Dubplates, Direct from the Studio to the Dance Halls of Jamaica

A series of Interviews with Ray Hitchins on Jamaica's Popular Music


In this installment of our series of interviews with Ray Hitchins, he explores the way Jamaica's sound system operators of the sixties and seventies leveraged dubplates to take first generation copies of music directly to the Jamaican dance halls.



Recorded Interview

Why did Dubplates play such a pivotal role in the evolution of Jamaica's Music?



A transcript of the recording is provided below...




Transcription

Dubplates are synonymous with Jamaican popular music and particularly with the sound systems, but it is appropriate to try and understand what the history of that media is. The correct name for dubplate is an acetate disk. And acetate disks were the primary recording medium in the recording industry going up into the 1940s, 1946 tape came in, and it started to replace acetate disks.
 

 
The mechanics of the disk is that it is basically an aluminium plate with a substrate material of acetate layered on top of it, it is soft, you can put your finger nail in it. The idea was that the microphone picked up a sound wave and electronically converted that to a signal that went through a transducer and was sent to the needle in the arm of a disk cutter that then transferred an analog signal of the original sound into the disk in the form of bumps that were located within the groove of the disk. But whats important about the media is that, up to 1946 it was the primary recording media. When tape came in after 1946, studios didn't change all at one time but as they gradually transitioned to tape, disk recorders using acetate disks continued to be used in the record industry as the mp3 of the day or the cassette of their day, where at the end of a recording session if you wanted to give the recording company or the producer or the arranger, a copy of how the recording sounded you did it on an acetate disk. Or for a radio station they would use an acetate disks if they just were recording a commercial to be played that day or a speech or a performance that could not be done live. One of the big problems about acetate disks was the fact that they could only be played for 20, perhaps 40 times, before you heard noticeable increases in distortion and noise and static as the needle each time it was played, wore away the surface of the disk.

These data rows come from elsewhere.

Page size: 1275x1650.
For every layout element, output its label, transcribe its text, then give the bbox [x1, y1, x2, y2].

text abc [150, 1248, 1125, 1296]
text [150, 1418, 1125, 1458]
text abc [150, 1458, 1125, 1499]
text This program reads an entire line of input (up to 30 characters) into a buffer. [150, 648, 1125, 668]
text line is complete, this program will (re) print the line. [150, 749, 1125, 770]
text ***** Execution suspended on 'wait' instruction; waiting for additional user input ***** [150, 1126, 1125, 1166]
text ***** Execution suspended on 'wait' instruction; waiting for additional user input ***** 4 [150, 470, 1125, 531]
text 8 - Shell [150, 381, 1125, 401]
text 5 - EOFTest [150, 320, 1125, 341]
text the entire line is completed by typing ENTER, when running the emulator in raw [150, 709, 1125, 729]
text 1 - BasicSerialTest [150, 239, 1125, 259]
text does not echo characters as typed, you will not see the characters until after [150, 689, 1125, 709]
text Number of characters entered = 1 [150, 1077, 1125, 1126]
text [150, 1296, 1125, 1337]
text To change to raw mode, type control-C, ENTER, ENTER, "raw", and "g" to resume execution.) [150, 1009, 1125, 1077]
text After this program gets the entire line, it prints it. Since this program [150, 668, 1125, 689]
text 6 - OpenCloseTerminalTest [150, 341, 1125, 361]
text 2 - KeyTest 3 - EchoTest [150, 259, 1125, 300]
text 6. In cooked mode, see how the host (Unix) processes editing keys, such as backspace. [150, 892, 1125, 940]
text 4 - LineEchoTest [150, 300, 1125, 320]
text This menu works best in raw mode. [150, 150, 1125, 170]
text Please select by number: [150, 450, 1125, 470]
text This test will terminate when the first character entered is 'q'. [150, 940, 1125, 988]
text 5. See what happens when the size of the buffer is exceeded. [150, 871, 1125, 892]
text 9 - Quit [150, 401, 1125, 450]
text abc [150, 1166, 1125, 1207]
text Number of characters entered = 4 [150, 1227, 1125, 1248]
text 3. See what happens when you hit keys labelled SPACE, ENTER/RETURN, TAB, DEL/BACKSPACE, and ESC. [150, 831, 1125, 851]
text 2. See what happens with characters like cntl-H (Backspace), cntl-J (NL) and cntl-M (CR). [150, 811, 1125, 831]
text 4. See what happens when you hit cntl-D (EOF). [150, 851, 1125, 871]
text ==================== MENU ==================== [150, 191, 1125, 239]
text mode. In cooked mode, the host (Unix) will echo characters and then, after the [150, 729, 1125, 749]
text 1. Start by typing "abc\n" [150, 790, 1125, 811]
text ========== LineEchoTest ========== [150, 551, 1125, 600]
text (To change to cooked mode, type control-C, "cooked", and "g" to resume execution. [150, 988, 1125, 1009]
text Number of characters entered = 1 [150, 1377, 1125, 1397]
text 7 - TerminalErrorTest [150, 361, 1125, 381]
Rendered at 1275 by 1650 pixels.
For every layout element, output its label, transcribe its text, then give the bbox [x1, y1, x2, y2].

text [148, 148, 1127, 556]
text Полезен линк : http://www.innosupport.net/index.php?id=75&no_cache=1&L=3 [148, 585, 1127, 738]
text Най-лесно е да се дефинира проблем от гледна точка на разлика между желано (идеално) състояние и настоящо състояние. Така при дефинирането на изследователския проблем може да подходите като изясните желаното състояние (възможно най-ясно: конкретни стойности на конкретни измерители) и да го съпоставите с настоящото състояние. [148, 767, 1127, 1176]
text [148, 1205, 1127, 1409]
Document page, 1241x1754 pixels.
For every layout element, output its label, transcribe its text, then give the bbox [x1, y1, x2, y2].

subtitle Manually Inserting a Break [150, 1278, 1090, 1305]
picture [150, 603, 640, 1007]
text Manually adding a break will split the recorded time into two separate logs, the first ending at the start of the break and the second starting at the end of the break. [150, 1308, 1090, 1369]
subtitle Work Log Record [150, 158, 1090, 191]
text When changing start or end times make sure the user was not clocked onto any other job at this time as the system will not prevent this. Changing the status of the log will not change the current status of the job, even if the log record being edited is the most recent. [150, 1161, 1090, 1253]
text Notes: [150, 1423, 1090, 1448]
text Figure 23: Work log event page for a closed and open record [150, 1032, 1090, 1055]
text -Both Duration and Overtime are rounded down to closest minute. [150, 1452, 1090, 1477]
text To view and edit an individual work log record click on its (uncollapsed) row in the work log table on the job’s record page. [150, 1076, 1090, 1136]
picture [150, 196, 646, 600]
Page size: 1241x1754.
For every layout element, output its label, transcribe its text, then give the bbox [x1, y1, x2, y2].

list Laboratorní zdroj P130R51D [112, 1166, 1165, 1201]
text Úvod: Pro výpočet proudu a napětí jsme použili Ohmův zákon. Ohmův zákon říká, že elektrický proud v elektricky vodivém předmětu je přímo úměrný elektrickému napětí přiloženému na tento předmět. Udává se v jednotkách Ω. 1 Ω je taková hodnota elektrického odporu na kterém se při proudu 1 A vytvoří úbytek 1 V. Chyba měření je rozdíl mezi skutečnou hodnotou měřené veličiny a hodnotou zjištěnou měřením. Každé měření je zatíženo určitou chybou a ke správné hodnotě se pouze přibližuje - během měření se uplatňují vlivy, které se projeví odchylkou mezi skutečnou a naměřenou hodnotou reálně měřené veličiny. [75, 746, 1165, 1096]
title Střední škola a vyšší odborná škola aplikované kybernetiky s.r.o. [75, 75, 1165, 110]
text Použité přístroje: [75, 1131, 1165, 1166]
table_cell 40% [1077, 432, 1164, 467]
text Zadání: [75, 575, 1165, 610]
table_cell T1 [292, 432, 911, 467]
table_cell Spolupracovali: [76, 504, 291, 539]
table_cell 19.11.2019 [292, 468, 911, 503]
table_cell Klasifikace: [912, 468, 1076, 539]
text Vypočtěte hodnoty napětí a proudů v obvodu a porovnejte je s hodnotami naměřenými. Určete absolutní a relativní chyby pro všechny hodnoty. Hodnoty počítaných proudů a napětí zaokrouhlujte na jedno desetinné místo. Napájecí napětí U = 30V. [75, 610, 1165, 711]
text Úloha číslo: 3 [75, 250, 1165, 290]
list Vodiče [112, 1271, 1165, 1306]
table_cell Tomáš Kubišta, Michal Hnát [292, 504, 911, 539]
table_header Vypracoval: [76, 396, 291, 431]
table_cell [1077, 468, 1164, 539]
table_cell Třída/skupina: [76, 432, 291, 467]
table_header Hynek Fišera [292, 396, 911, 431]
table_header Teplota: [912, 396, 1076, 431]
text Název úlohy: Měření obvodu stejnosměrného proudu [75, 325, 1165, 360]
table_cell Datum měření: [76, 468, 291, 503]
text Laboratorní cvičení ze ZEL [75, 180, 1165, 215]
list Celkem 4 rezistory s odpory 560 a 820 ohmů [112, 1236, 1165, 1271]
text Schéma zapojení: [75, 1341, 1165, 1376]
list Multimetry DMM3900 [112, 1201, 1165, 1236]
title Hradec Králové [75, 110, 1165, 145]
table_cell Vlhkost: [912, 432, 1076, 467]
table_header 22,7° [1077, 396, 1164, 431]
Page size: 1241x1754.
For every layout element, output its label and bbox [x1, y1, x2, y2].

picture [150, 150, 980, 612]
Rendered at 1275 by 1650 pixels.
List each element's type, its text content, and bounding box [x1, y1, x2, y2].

The way that the sound systems used acetates disks was that, initially their business of using music in an entertainment setting was that they were using foreign music. And what they would do is bring down, or purchase records from local suppliers wherever they could get them. And if they found something that was particularly attractive to local audiences, they would ensure that the label had been scraped off the disk so their competitors could not get the name of the artist and order the record and also use it. So certain popular songs produced in America found their way into Jamaican sound systems.


San Diego Bounce
by Harold Land
Listen on Amazon Music

A good example is that Coxsone Dodd for many years, it was said had a, an instrumental, called, well the actual name of the song is San Diego Bounce by, I think it was originally recorded by Harold Land in the 1940s. But Coxsone Dodd used that to the point that it was given a name that was associated with him as his theme, until of course Duke Reid found out what the name of the song was and also ordered the song and played it. So the way acetate disks would have been used, if Coxsone had a record lets say like that, San Diego Bounce, he would have taken it to a recording studio and had multiple dubs, dub meaning a copy of the disk, from the original vinyl record on to dubplates, acetate disks, which had a temporary life, so he would have to reorder them every week or a couple of weeks, but it would mean that he would have multiple copies of that song to use in his various sound systems that played and wound the island.

According to Graeme Goodall who was the audio engineer at Federal, when he joined Federal in 1960, the main business of Federal at that time was producing music for the sound system producers. They were their primary clients, but that music was not being used with the intention of making records. It was being used so that dubplates could be made of that music at the end of the session, and they were played on the sound systems. So they were exclusive recordings. It was very antithesis of the American Record Industry was at that time. So dubplates became the way that you controlled your product, and of course the way that that was monetized by Coxsone Dodd and Duke Reid and others, was by selling liquor and food at their dances. So it wasn't by coincidence that Duke Reid was a liquor distributor. That was his primary income. So this whole idea about the acetate disk and the dubplate, it became a central theme in Jamaican popular music.
 

 
What was significant about it was that as the rest of the recording industry changed in the world, and they moved away from acetate disks and instead of making copies to be played to record company executives they moved to cassettes, they continued to be used in Jamaica. And if you think about it, a record has gone through a process, it's most likely is a sixth generation copy of the original recording. A sound system using an acetate disk, a dubplate, was a first generation copy of the record and so the quality of that recording would have been certainly in the first few times that it was played, would have been excellent. And played on a sound system that had a wide frequency response and the massive emphasized bass that sounds systems were associated with it would have been a very impressive sound, at that time. And I would hazard a guess that certainly in the sixties, and going into the seventies, there was no where like Jamaica where you could listen to recorded music in a public setting with that kind of volume level with that kind of frequency range where you were hearing recordings that basically came straight from the recording studios in a pristine fashion.